Mais, par-delà le contenu de ces nouvelles à travers lequel transparaissent les qualités d’une écrivaine attentive aux mœurs de sa société et marquant un recul critique par rapport à une certaine morale sociale, une écrivaine en réalité sérieuse, grave même, mais qui sait se détacher, le temps d’une création, de son statut social et de son univers intellectuel et intégrer la peau d’une femme ordinaire capable de légèreté, d’humour, de raillerie et de rire ; par-delà tout cela et qui attache agréablement à cette écriture nouvellestique de Joëlle Gardes, il y a aussi le rythme imprimé aux différents textes et qui est vif et léger, en permanence, qui maintient vive l’attention du lecteur et l’arrime solidement à cet univers quelque peu satirique sous-tendu par une profonde désespérance qui ne dit pas son nom. Les phrases bien coupées, bien ordonnées, bien distribuées, sans fioritures, jamais alambiquées ou lourdes, s’enchaînent avec plasticité et laissent entrevoir, derrière la créatrice, la grammairienne chevronnée, hautement douée, qui a fait de la phrase et du discours toute une carrière, voire toute une vie !
L’écriture est limpide et simple, mais c’est une simplicité difficile qui procède de ce qu’on pourrait appeler « la facilité inaccessible » qui est, en effet, fort peu facile à produire ou à imiter. Seule une maîtrise très forte de la syntaxe a permis à l’auteure de produire ce bel écoulement textuel entraînant savoureusement le lecteur. La fine ironie, partout présente, qui palpite sur la crête des indicibles vagues pleines de désespoir, agrémente aussi la lecture de ces nouvelles, même si elle ne parvient pas à dissimuler complètement la gravité de la vision qui gouverne leur écriture.

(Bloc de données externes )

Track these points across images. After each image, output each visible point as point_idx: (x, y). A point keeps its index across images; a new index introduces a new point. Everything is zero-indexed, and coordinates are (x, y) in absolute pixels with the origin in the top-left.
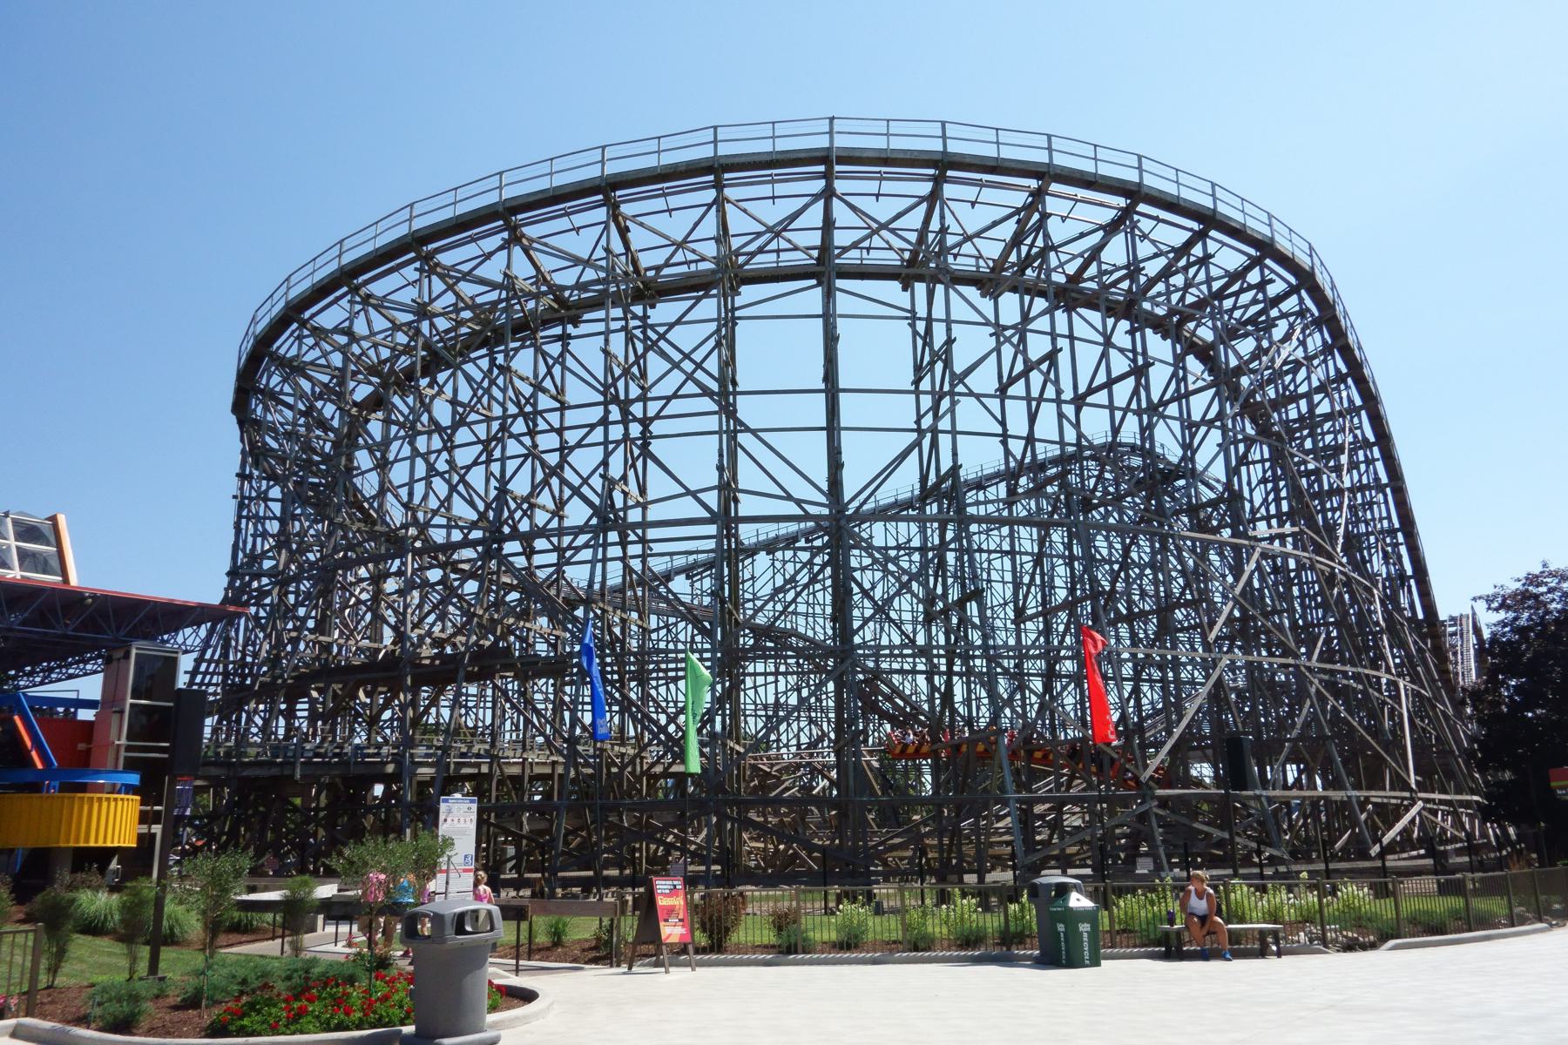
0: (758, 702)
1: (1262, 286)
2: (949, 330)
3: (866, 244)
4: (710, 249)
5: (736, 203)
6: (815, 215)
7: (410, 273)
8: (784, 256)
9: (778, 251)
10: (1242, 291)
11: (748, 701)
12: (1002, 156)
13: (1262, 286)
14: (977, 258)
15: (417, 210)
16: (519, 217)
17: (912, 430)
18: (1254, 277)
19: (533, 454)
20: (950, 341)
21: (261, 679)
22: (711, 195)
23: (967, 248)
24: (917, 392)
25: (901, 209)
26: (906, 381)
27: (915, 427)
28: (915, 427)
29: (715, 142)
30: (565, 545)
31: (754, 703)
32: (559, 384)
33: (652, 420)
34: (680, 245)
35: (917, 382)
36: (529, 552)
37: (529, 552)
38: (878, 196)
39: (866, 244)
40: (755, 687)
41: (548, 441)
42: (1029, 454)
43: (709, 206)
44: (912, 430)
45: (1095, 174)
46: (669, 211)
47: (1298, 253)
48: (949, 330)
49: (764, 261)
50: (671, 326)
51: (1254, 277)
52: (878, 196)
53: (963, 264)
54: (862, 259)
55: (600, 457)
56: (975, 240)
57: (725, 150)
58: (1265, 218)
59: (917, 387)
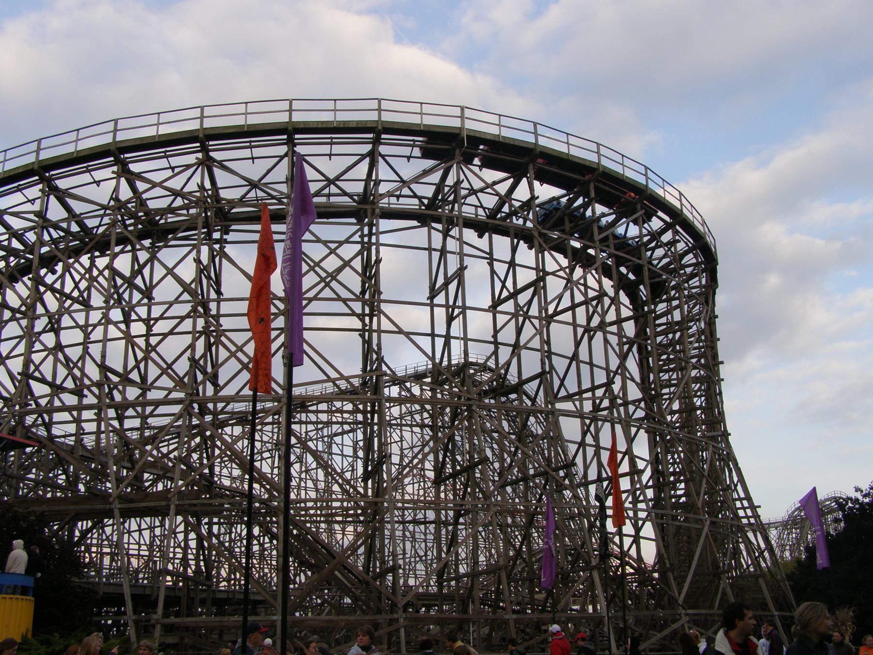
0: (142, 542)
1: (673, 243)
2: (462, 260)
3: (326, 191)
4: (359, 188)
5: (383, 157)
6: (363, 169)
7: (34, 192)
8: (333, 199)
9: (329, 195)
10: (657, 247)
11: (132, 541)
12: (503, 134)
13: (673, 243)
14: (476, 207)
15: (44, 144)
16: (126, 155)
17: (491, 342)
18: (667, 237)
19: (129, 338)
20: (462, 268)
21: (847, 640)
22: (283, 149)
23: (472, 200)
24: (432, 306)
25: (270, 167)
26: (424, 298)
27: (492, 340)
28: (492, 340)
29: (290, 111)
30: (147, 412)
31: (139, 544)
32: (557, 301)
33: (188, 316)
34: (330, 182)
35: (432, 297)
36: (121, 418)
37: (121, 418)
38: (330, 155)
39: (326, 191)
40: (140, 530)
41: (138, 328)
42: (445, 359)
43: (282, 158)
44: (491, 342)
45: (568, 154)
46: (253, 158)
47: (696, 223)
48: (462, 260)
49: (393, 203)
50: (341, 243)
51: (667, 237)
52: (330, 155)
53: (468, 211)
54: (389, 204)
55: (190, 341)
56: (479, 194)
57: (297, 117)
58: (677, 195)
59: (432, 301)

Pour finir, on n’aurait peut-être pas tort de penser, eu égard à cette formidable limpidité scripturale, fruit sûrement d’un patient labeur sur le langage, que A perte de voix de Joëlle Gardes Tamine est aussi, comme certains l’ont déjà constaté, une réflexion, en parallèle de la narration, sur les mots de la littérature faisant face à l’usure du Temps traître, obscur.